(Landmark coordinate records)

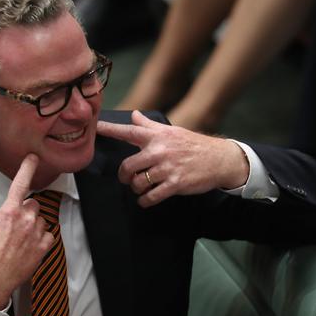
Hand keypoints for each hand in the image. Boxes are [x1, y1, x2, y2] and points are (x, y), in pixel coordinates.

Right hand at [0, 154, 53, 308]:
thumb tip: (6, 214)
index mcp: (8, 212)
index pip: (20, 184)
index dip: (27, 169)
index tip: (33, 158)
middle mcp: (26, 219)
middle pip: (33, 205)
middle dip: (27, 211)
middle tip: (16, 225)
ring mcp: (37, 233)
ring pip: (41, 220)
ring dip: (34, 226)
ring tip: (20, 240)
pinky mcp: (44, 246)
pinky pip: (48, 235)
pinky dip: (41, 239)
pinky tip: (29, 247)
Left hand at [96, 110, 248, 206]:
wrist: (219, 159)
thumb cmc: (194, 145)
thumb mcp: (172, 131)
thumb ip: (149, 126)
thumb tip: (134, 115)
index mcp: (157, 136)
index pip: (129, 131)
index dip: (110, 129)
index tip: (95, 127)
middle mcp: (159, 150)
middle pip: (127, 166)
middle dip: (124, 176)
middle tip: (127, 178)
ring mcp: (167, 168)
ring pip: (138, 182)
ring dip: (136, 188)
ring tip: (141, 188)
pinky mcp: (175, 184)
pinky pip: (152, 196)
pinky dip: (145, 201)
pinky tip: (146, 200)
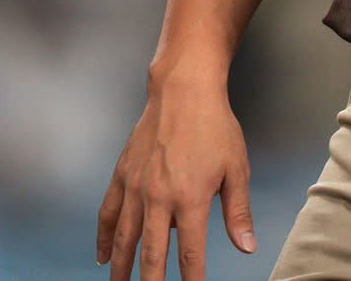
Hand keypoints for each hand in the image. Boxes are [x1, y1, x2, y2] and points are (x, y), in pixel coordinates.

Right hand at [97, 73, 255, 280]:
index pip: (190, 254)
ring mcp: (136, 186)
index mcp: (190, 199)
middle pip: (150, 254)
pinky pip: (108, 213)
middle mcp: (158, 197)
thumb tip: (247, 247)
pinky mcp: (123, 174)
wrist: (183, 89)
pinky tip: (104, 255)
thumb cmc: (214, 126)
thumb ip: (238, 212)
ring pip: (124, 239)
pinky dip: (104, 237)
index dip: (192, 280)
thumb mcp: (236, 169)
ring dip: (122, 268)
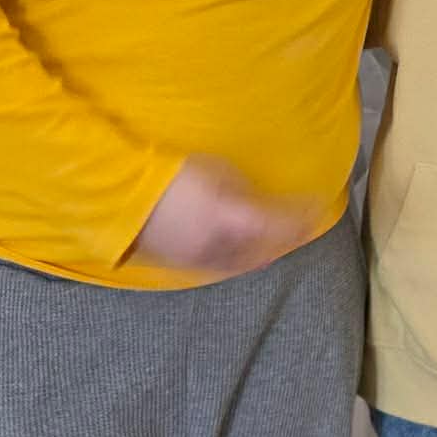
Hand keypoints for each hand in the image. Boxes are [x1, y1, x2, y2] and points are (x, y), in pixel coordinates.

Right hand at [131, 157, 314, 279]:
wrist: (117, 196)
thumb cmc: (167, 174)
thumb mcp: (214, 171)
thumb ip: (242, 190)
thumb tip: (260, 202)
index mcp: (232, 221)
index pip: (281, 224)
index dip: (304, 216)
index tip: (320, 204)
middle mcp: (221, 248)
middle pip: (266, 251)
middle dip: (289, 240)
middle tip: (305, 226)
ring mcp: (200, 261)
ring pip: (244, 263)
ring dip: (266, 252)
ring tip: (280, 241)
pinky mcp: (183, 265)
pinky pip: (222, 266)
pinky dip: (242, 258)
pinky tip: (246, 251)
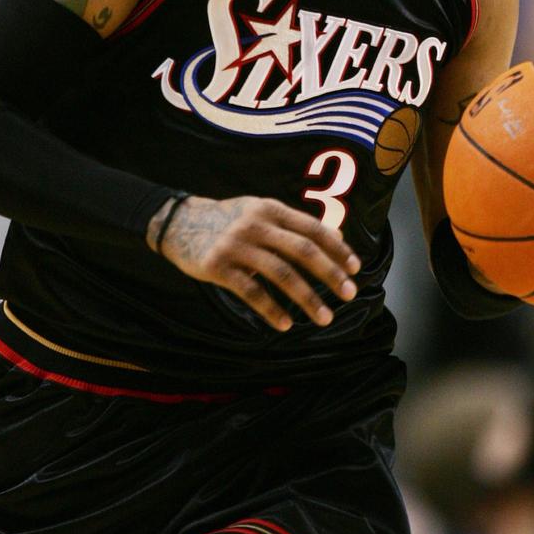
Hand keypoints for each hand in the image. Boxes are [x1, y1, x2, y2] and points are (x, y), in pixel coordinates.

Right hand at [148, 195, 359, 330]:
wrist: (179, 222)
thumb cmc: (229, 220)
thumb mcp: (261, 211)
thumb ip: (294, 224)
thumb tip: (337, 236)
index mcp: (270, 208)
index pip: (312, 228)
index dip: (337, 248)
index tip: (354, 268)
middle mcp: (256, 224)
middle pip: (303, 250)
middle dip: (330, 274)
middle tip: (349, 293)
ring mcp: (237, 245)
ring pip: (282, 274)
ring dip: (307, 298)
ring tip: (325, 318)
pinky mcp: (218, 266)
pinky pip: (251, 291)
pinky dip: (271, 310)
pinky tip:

▶ **What the task asks**
In your answer, print the entries above exactly, with the pictures left out.

▶ **Solution below**
Hand keypoints for each hand in the image. Boxes are [x1, y1, x2, y2] and points are (x, y), in pixel coordinates.

Right hand at [0, 154, 53, 308]:
thumb tip: (6, 214)
index mcp: (8, 212)
index pip: (20, 184)
index dip: (27, 169)
index tip: (33, 158)
middle mcp: (26, 219)
middle pip: (33, 205)
middle dip: (27, 211)
middle tip: (16, 225)
ring mcp: (37, 233)
ring pip: (41, 220)
ring dip: (34, 226)
ring tip: (20, 240)
pinky mcp: (44, 246)
pinky pip: (48, 235)
pinky dip: (41, 239)
pinky tip: (29, 247)
Left hand at [96, 110, 248, 206]:
wrist: (219, 159)
thumb cmc: (194, 145)
thumb mcp: (172, 131)
thumb ip: (149, 126)
thumb tip: (134, 115)
index mcp: (157, 136)
index pip: (129, 131)
index dip: (110, 129)
index tip: (95, 127)
middle mcp: (159, 150)
middle pip: (127, 166)
middle dip: (124, 176)
middle tip: (127, 178)
ring mcp: (167, 168)
ring pip: (138, 182)
ring dip: (136, 188)
ring tip: (141, 188)
pinky mcp: (175, 184)
pinky pip: (152, 196)
pinky dip: (145, 201)
pinky tip: (146, 200)
Hand keypoints for each hand in the image. Boxes are [x1, y1, x2, y2] and points are (x, y), in pixel coordinates.

Right hand at [97, 73, 255, 280]:
index pip: (190, 254)
ring mcp: (136, 186)
index mcp: (190, 199)
middle pip: (150, 254)
pinky pip: (108, 213)
middle mcp: (158, 197)
thumb tip: (247, 247)
pinky mcp: (123, 174)
wrist: (183, 89)
pinky tip: (104, 255)
thumb cmc: (214, 126)
thumb ip: (238, 212)
ring pip: (124, 239)
pinky dip: (104, 237)
index dip: (192, 280)
thumb mcp: (236, 169)
ring dip: (122, 268)
Hand keypoints for each hand in the image. Boxes are [x1, y1, x2, y2] and points are (x, y), in pixel coordinates.

Right hand at [131, 157, 314, 279]:
wrist: (117, 196)
thumb cmc: (167, 174)
thumb mcp: (214, 171)
thumb ip: (242, 190)
thumb tip: (260, 202)
index mcp: (232, 221)
index pip: (281, 224)
index dip: (304, 216)
index tip: (320, 204)
middle mcp: (221, 248)
middle pip: (266, 251)
middle dip: (289, 240)
middle tip: (305, 226)
ring mcp: (200, 261)
ring pip: (244, 263)
ring dip: (266, 252)
ring tip: (280, 241)
pinky mcp: (183, 265)
pinky pip: (222, 266)
pinky dip: (242, 258)
pinky tip: (246, 251)
Hand keypoints for each hand in the image. Boxes are [x1, y1, x2, y2] and points are (x, y), in pixel coordinates.

Right hand at [148, 195, 359, 330]:
wrist: (179, 222)
thumb cmc: (229, 220)
thumb mcp: (261, 211)
thumb ip: (294, 224)
thumb tip: (337, 236)
index mcp: (270, 208)
index pip: (312, 228)
index dip: (337, 248)
index tip: (354, 268)
middle mcp: (256, 224)
middle pip: (303, 250)
middle dip: (330, 274)
middle tip: (349, 293)
ring mcp: (237, 245)
ring pip: (282, 274)
ring dip: (307, 298)
ring tip: (325, 318)
pinky mcp: (218, 266)
pinky pip: (251, 291)
pinky dip: (271, 310)
pinky tip:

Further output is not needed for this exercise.